On January 26, Knox College will hold its International Fair; I’d like to take this opportunity to celebrate the promise that, no matter the corner where we start, if we travel as curious and generous explorers, we may end up as friends.
The Asian Corner
Asian filmmakers appreciate the visual potential of cinema; from hyper-realized song-and-dance frenzies to austerely beautiful tableaux, from gun-fu standoffs to epic widescreen, one can almost forget the mundane elements of plot in surrender to aesthetics.
But the stories assert themselves amid the visual splendor. In Raise the Red Lantern (China, 1991), Zhang Yimou explores the walled-in palace of an old man who takes a fourth wife (the stunning Gong Li), who unwillingly enters the squabbles and maneuverings of the wives, trapped just as she is but determined to recreate the worst elements of the world outside. A red lantern is raised outside the quarters of the wife whom the lord will visit, and it becomes as much of a warning and curse as a sign of favor. Yimou’s camera looks down on the house as the seasons pass and invites us into secrets no one should have to keep.

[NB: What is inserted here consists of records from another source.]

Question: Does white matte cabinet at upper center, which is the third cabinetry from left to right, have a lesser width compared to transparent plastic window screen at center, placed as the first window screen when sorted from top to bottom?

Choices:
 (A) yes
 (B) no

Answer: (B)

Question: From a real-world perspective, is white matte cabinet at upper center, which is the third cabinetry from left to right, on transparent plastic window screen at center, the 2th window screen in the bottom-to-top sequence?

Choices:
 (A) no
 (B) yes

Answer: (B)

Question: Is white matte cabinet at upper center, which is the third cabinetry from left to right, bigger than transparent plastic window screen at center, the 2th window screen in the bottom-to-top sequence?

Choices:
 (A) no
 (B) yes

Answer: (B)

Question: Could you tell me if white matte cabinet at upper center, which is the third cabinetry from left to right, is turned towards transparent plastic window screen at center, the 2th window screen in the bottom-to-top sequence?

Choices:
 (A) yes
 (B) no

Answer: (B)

Bridging all kinds of gaps, Akira Kurosawa’s Yojimbo (Japan, 1961) may dedicate itself to the beautiful compositions we expect from Japanese films, but in the foreground is his Samurai bodyguard (Toshiro Mifune), the original “man with no name” who strolls into a town populated almost exclusively by bad guys and plays one against the other, all for a “fistful of dollars” (well, yen) until he is the “last man standing.” Kurosawa gleefully borrows from hardboiled crime novels and Westerns—and, lucky for moviegoers, turnabout is fair play, from Clint Eastwood to Bruce Willis.
The European Corner
Like Ozu, Vittoria De Sica focused on the everyday, with epic results. The Bicycle Thief (Italy, 1949) has never lost its potency. In postwar Italy, a father stakes his family’s future on his bicycle, necessary for his job (ironically, posting Hollywood movie posters around town). The bicycle is immediately stolen, and the man and his young son embark on a city-wide search that manages to capture every facet of both their relationship and the larger world through which they roam, one as opposed to their success as any government bureaucracy.
As World War II faded, European cinema looked inward, particularly the French New Wave. Francois Truffaut’s The 400 Blows (France, 1959) follows his alter-ego, Antoine Doinel (Jean-Pierre Leaud), as he wanders from his distant parents into the streets, petty crime, a juvenile detention center—and then famously to a beach, where, suspended between land and water, he turns and stares into the camera all his solemn sadness and hidden dreams. Truffaut would make four more Doinel films, but this one remains as the truest expression of a young artist on the run and left behind.

The African Corner
Despite its own rich cinematic history, particularly since the mid-1960s, modern Africa is most often seen through Western eyes, from Out of Africa (1985) to Blood Diamond (2006); even an African film like The Gods Must Be Crazy (1981) can’t get started until it practically bonks a Bushman on the head with a Coke bottle. One of the best films to reflect this dualistic/“filtered” view is Battle of Algiers (Algeria/Italy, 1966), which alternates between the French citizens/colonizers and the Algerian revolutionaries/terrorists. Presented in an unapologetic documentary style, the film explores the shared violence that sullies the colonial legacy.

The American Corner
For a US film, I was tempted to discuss anything by Martin Scorsese, but the fervid hopes, wild humor, and dark despair one could say marks much of “American” cinema is captured perfectly in the Brazilian film City of God (2002). Imagine Goodfellas in a favela—or better yet, forget the Hollywood comparisons and brace yourself for a fiercely original and appallingly honest observation of life in its last extremes.
Which leads me to the States. If I will not indulge my Scorsese fixation, where can we go for some real deep-fried, quick-talkin', old-fashioned American mischief? I’m torn between two audacities: Spike Lee and the Coen brothers. For some reason Do the Right Thing (1989) and O Brother, Where Art Thou? (2000) seem to foot the same bill. Both are filled with music and dangerous curves, overblown egos and “startlements”—while bouncing along quite different American roads. Taken together, they lay out town and country with sly honesty and bittersweet affection.